Which state has had the highest growth in gun registrations?¶

In [313]:
#plot a line plot showcasing changes of Gun totals overtime in various States
plt.figure(figsize=(50,50))
sns.relplot(kind='line', data=df_guns[['month', 'state', 'totals']], x='month', y='totals', hue='state', aspect=2.5)
plt.ylabel('Gun totals')
plt.xlabel('Time Change')
plt.title('Line plot depicting changes of Gun totals overtime in various States')
plt.show();
<Figure size 3600x3600 with 0 Axes>
  • The state of Kentucky has had the highest consistent gun purchases and registrations followed by the state of Carlifonia.
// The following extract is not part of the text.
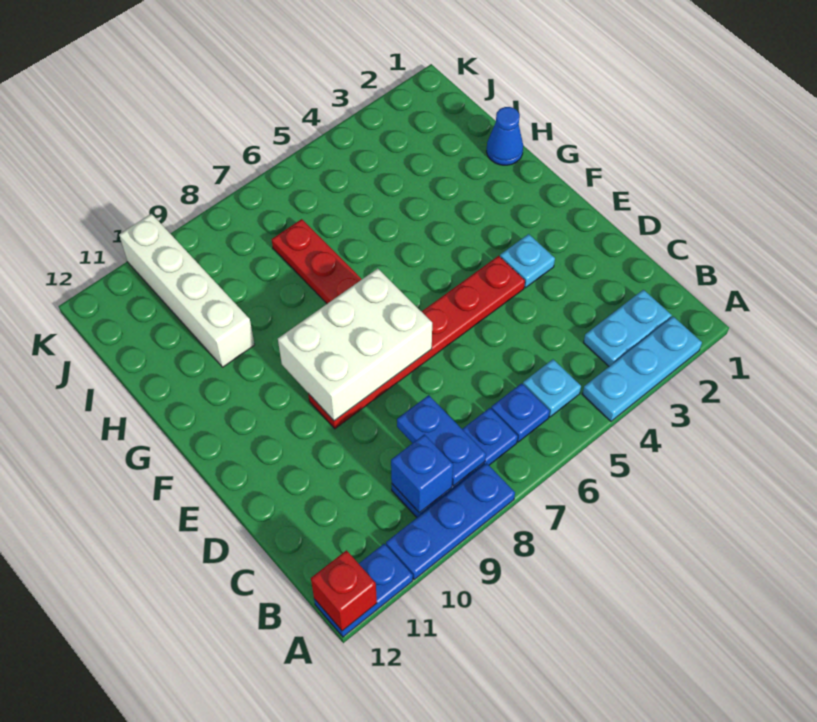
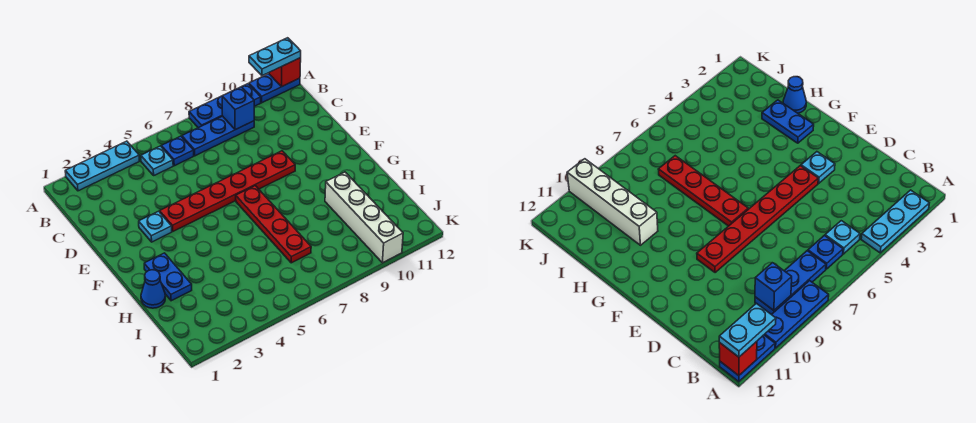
cyan 1x2 plate [584,290,672,366] -> cyan 1x2 plate moved to [249,38,301,76]
blue 1x2 plate [397,395,486,486] -> blue 1x2 plate moved to [144,253,192,301]
white 2x3 brick [278,269,432,421] -> none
The state of North Carolina experienced a momentary peak in march 2014 which overally was the highest but then plummated in the consequent periods.
In [76]:
#view the highest 30 totals including state and month 
df_guns.sort_values(by='totals', ascending=False)[['month', 'state', 'totals']].head(30)
Out[76]:
month state totals
2345 2014-03-01 North Carolina 541978
18 2017-09-01 Kentucky 398706
348 2017-03-01 Kentucky 397959
513 2016-12-01 Kentucky 397059
73 2017-08-01 Kentucky 394718
293 2017-04-01 Kentucky 392685
183 2017-06-01 Kentucky 392002
238 2017-05-01 Kentucky 391740
128 2017-07-01 Kentucky 390494
623 2016-10-01 Kentucky 378973
788 2016-07-01 Kentucky 363085
843 2016-06-01 Kentucky 360293
458 2017-01-01 Kentucky 345924
568 2016-11-01 Kentucky 330444
898 2016-05-01 Kentucky 321666
1008 2016-03-01 Kentucky 321318
1778 2015-01-01 Kentucky 320778
403 2017-02-01 Kentucky 313748
1173 2015-12-01 Kentucky 308824
953 2016-04-01 Kentucky 306214
1118 2016-01-01 Kentucky 302383
678 2016-09-01 Kentucky 298753
499 2016-12-01 California 298161
1228 2015-11-01 Kentucky 295891
1833 2014-12-01 Kentucky 295697
1393 2015-08-01 Kentucky 286463
1668 2015-03-01 Kentucky 281518
2328 2014-03-01 Kentucky 280948
1283 2015-10-01 Kentucky 276162
2273 2014-04-01 Kentucky 274155

What is the overall trend of gun purchases?¶

In [85]:
#subset the df_guns dataframe and aggregate based on the month column
df_trend = df_guns[['month', 'totals']].groupby(['month']).sum()
In [314]:
#plot a line plot to showcase the overall trend of gun purchases
plt.figure(figsize=(25,15))
sns.lineplot(data=df_trend, x="month", y="totals")
plt.ylabel('Gun totals')
plt.xlabel('Time Change')
plt.title('Line plot depicting the overall trend of Gun purchases', size=20)
plt.show();
  • The overall trend in gun purchases is an upward/increasing trend as indicated by higher highs and higher lows when the totals gun_data figures are plotted against month time data in a time plot.

Conclusions¶

Results: The data suggests that

  1. There exists correlation between gun totals and population estimates variables although this doesn't hold true in several states, a key outlier being the state of Kentucky with relatively low population estimates but with the highest gun totals.
  2. There is no correlation between total gun registration and purchases and the percentage of various races in the given states.
  3. The state of Kentucky has had the highest consistent gun purchases and registrations followed by the state of Carlifonia. The state of North Carolina experienced a momentary peak in march 2014 which overally was the highest but then plummated in the consequent periods.
  4. The overall trend in gun purchases is an upward/increasing trend as indicated by higher highs and higher lows when the totals gun_data figures are plotted against month time data in a time plot.

Limitations:

  1. The gun_data available had misssing data on various types of gun registrations and purchases.
  2. The U.S. Census Data has most variables with just one data point per state for 2016, but only a few have data for more than one year.
General Resources¶
  • Python for Data Analysis by Wes McKinney
  • Data Wrangling with Python Tips and Tools to Make Your Life Easier by Jacqueline Kazil, Katharine Jarmul.